Of course, "action" is a strong word.  Most of these scenes consist of people drinking in hotel lobbies, drinking at restaurants, drinking at cocktail parties, and drinking in their bedrooms.  In between, they do a little bit of striding purposefully.  Also, sometimes they sit behind improbably neat desks.  When drama is required, they stand up.

I feel bad being this mean about the movie.  Mean reviews are cheap currency for a reviewer; they're easy and fun to write, while it's hard to find interesting and original ways to say "I liked it".  But in this case, it's more than justified.  Acting an Ayn Rand movie well would require extraordinary control and nuance; the actors either don't get it, or don't have the skill to convey it.  Filming it well would require imagination to capture the combination of WPA mural and noir that forms the backdrop for her novels; the director and the art director either lacked the imagination, or the budget.  Writing it well would require deft judgement as to how to translate Rand's rather preachy dialogue into something plausible and compelling.  The writers either . . . well, here's a sample.

"Robert McNamara?"
"I'm Robert McNamara.  What are you selling, pal?"
"Nothing. I'm simply offering a society that cultivates individual achievement.  I know where such a place exists."

At the sound of this, my husband's head popped up.  "He really said that?" he asked incredulously.  And in a tone of even greater wonder  "And someone else wrote it??"  It is sort of breathtaking to contemplate the chain of events that had to occur for those words to end up blaring improbably from my laptop speakers.

Believe it or not, this is far from the worst dialogue in the movie--the farewell of Ellis Wyatt is much, much worse, and also, manages to step on one of the best lines in the book.  Did I say "step"?  The line was flung down and danced upon.

The worst part is that the movie is a bad caricature of what people think that libertarians believe.  The genius of capitalism is nowhere to be found--in this movie, "business" mostly consists of shuffling papers around a desk, telling your fellow capitalists how great they are, and instantly promising to deliver metal for a railroad bridge without probing trivial matters like how much metal will be required, when and where the bridge will be built, and how much the customer might be willing to pay. This makes the capitalists who go on strike seem very little different from the "looters" in Washington who they are supposed to be fighting: they're all a bunch of pompous windbags delivering prim little lectures to each other.  The only real difference is that in the middle of the movie, the capitalists get to ride a cool CGI train.  

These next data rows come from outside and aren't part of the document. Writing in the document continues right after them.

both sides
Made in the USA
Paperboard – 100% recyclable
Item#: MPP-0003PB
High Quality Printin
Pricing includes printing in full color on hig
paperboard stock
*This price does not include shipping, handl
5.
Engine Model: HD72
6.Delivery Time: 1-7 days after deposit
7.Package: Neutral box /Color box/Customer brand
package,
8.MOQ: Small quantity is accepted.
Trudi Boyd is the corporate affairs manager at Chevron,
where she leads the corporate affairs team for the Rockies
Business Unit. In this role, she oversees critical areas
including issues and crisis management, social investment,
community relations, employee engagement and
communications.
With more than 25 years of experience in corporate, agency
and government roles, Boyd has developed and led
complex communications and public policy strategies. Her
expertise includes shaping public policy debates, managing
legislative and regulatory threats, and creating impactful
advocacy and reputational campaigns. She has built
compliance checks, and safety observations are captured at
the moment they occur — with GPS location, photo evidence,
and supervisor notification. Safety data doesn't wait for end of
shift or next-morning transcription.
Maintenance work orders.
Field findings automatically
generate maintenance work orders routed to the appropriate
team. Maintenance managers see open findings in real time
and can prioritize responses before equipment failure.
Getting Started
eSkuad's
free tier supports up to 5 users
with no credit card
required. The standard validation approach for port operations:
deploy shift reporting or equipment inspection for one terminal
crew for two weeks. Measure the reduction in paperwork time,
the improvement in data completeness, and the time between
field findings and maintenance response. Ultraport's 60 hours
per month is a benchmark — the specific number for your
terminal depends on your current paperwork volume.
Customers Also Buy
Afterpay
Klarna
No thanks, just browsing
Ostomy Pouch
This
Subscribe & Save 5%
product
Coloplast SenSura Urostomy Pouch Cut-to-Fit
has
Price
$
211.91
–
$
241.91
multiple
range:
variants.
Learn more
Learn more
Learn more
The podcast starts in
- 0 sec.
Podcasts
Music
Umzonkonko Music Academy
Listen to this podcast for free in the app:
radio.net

Of course, Rand's many critics will claim that this is all there was in the book.  But that's not true.  The movie left out the things that could have made it gripping: the aesthetic that deftly mixes comic books, film noir, and WPA murals; the reverance for genius and innovation; the stories that dramatize pure principle.  These things are barely name checked, much less used.  The best stories--like the nationalization of the San Sebastian mines, or the attempt by the 20th Century Motor Company to run its business along the lines of the communist motto "From each according to his ability, to each according to his need"--are compressed into two lines, explained ineptly.

Indeed, much of the time, the movie seems less like a story than a sort of visual concordance for Atlas Shrugged.  Each element is religiously mentioned, but very little of it is adequately explained, much less dramatized.  I suspect that for people who haven't read the book, the result is incomprehensible.  What remains is a bunch of self-impressed windbags boring each other over drinks.  I live in Washington DC.  At least around here, that sort of thing is a live event, not movie material.

There could have been a great movie made out of Atlas Shrugged.  For that matter, there may still come a day when such a movie is made.  But to quote the trilogy I did like--this is not that day.